Too many people who continually pass through the criminal justice system have a mental health issue. And, when you combine that with a likely codependency involving alcohol or other drugs, it can lead to continued appearances in the courtroom, a situation that can put a strain on the criminal justice system as well as city finances.

It doesn’t have to be that way, as Steubenville Municipal Court Judge John Mascio has demonstrated through his plans to launch a mental health court.

The system will include an intensive program of supervised probation for offenders who have been diagnosed with a serious-to-severe mental illness that has led to the commission of a crime for which they have been convicted.

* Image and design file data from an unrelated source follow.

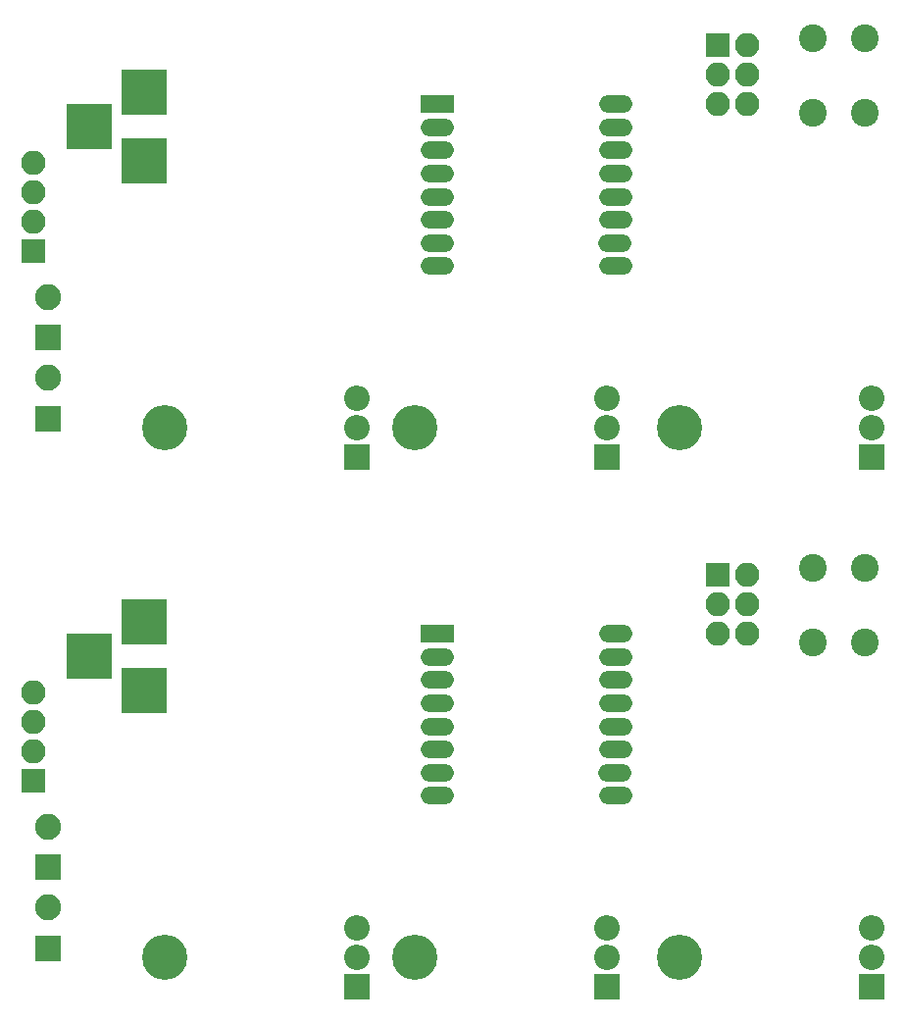
<source format=gbs>
G04 #@! TF.FileFunction,Soldermask,Bot*
%FSLAX46Y46*%
G04 Gerber Fmt 4.6, Leading zero omitted, Abs format (unit mm)*
G04 Created by KiCad (PCBNEW 4.0.6+dfsg1-1) date Mon Apr 23 23:44:20 2018*
%MOMM*%
%LPD*%
G01*
G04 APERTURE LIST*
%ADD10C,0.100000*%
%ADD11R,2.249120X2.249120*%
%ADD12C,2.249120*%
%ADD13C,2.400000*%
%ADD14O,3.900000X3.900000*%
%ADD15R,2.200000X2.200000*%
%ADD16O,2.200000X2.200000*%
%ADD17R,2.100000X2.100000*%
%ADD18O,2.100000X2.100000*%
%ADD19R,3.900120X3.900120*%
%ADD20R,2.900000X1.500000*%
%ADD21O,2.900000X1.500000*%
G04 APERTURE END LIST*
D10*
D11*
X115570000Y-149067520D03*
D12*
X115570000Y-145572480D03*
D11*
X115570000Y-142082520D03*
D12*
X115570000Y-138587480D03*
D13*
X181555000Y-116205000D03*
X186055000Y-116205000D03*
X181555000Y-122705000D03*
X186055000Y-122705000D03*
D14*
X147170000Y-149860000D03*
D15*
X163830000Y-152400000D03*
D16*
X163830000Y-149860000D03*
X163830000Y-147320000D03*
D14*
X125580000Y-149860000D03*
D15*
X142240000Y-152400000D03*
D16*
X142240000Y-149860000D03*
X142240000Y-147320000D03*
D17*
X114300000Y-134620000D03*
D18*
X114300000Y-132080000D03*
X114300000Y-129540000D03*
X114300000Y-127000000D03*
D17*
X173355000Y-116840000D03*
D18*
X175895000Y-116840000D03*
X173355000Y-119380000D03*
X175895000Y-119380000D03*
X173355000Y-121920000D03*
X175895000Y-121920000D03*
D19*
X123825000Y-126850140D03*
X123825000Y-120850660D03*
X119126000Y-123850400D03*
D14*
X170030000Y-149860000D03*
D15*
X186690000Y-152400000D03*
D16*
X186690000Y-149860000D03*
X186690000Y-147320000D03*
D20*
X149160000Y-121920000D03*
D21*
X149160000Y-123920000D03*
X149160000Y-125920000D03*
X149160000Y-127920000D03*
X149160000Y-129920000D03*
X149160000Y-131920000D03*
X149160000Y-133920000D03*
X149160000Y-135920000D03*
X164560000Y-135920000D03*
X164460000Y-133920000D03*
X164560000Y-131920000D03*
X164560000Y-129920000D03*
X164560000Y-127920000D03*
X164560000Y-125920000D03*
X164560000Y-123920000D03*
X164560000Y-121920000D03*
D20*
X149160000Y-76200000D03*
D21*
X149160000Y-78200000D03*
X149160000Y-80200000D03*
X149160000Y-82200000D03*
X149160000Y-84200000D03*
X149160000Y-86200000D03*
X149160000Y-88200000D03*
X149160000Y-90200000D03*
X164560000Y-90200000D03*
X164460000Y-88200000D03*
X164560000Y-86200000D03*
X164560000Y-84200000D03*
X164560000Y-82200000D03*
X164560000Y-80200000D03*
X164560000Y-78200000D03*
X164560000Y-76200000D03*
D14*
X170030000Y-104140000D03*
D15*
X186690000Y-106680000D03*
D16*
X186690000Y-104140000D03*
X186690000Y-101600000D03*
D19*
X123825000Y-81130140D03*
X123825000Y-75130660D03*
X119126000Y-78130400D03*
D17*
X173355000Y-71120000D03*
D18*
X175895000Y-71120000D03*
X173355000Y-73660000D03*
X175895000Y-73660000D03*
X173355000Y-76200000D03*
X175895000Y-76200000D03*
D17*
X114300000Y-88900000D03*
D18*
X114300000Y-86360000D03*
X114300000Y-83820000D03*
X114300000Y-81280000D03*
D14*
X125580000Y-104140000D03*
D15*
X142240000Y-106680000D03*
D16*
X142240000Y-104140000D03*
X142240000Y-101600000D03*
D14*
X147170000Y-104140000D03*
D15*
X163830000Y-106680000D03*
D16*
X163830000Y-104140000D03*
X163830000Y-101600000D03*
D13*
X181555000Y-70485000D03*
X186055000Y-70485000D03*
X181555000Y-76985000D03*
X186055000Y-76985000D03*
D11*
X115570000Y-96362520D03*
D12*
X115570000Y-92867480D03*
D11*
X115570000Y-103347520D03*
D12*
X115570000Y-99852480D03*
M02*

</source>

Mascio says it will be an intensive program, one which will require offenders to regularly report and confirm they are complying with court-ordered treatment. Not following the court’s orders will come with a penalty, which can range from community service to incarceration.

Those who successfully complete the program, however, will have the charge against them dismissed, and the case can be sealed.

There is a need for the program in the city, as Mascio explained earlier this month that of the 197 offenders he had on probation, 102 had a primary diagnosis of mental illness. The goal, he added, is to reduce recidivism, reduce jail costs and help offenders lead law-abiding lives.

Offenders certainly will have the opportunity to be helped through the program: They will be compelled to be regular in their mental health treatment, be compliant with their prescribed medication and learn skills that can help them become productive citizens.

Every resident of the city also will see benefits: The costs associated with incarceration will decrease and criminal court dockets should decrease.

A portion of the funding for the court will come from a $60,000 grant, Mascio explained. On Thursday, the Jefferson County commissioners signed off on the grant, praising Mascio’s efforts.

And, while there will be costs associated with the move — a community coordinator will be needed to oversee the program — any money spent will return important dividends to the community in the future.

As an example, the judge points to the court’s intensive probation for drug and alcohol offenses program, which has been in place since 2014. During that period, he said, jail costs have dropped to $79,000 in 2019, down from $120,000 in 2014.

Special dockets like drug courts and mental health courts do work, Mascio said — they reduce recidivism and help people lead productive lives in their community.

Mascio pledged he would bring changes to Municipal Court when he was first elected in 2015. His call for a mental health court is another example of his consideration of innovative programs. It’s a win-win for all involved — those who suffer from mental illness, a court system which can easily become overburdened and members of the community.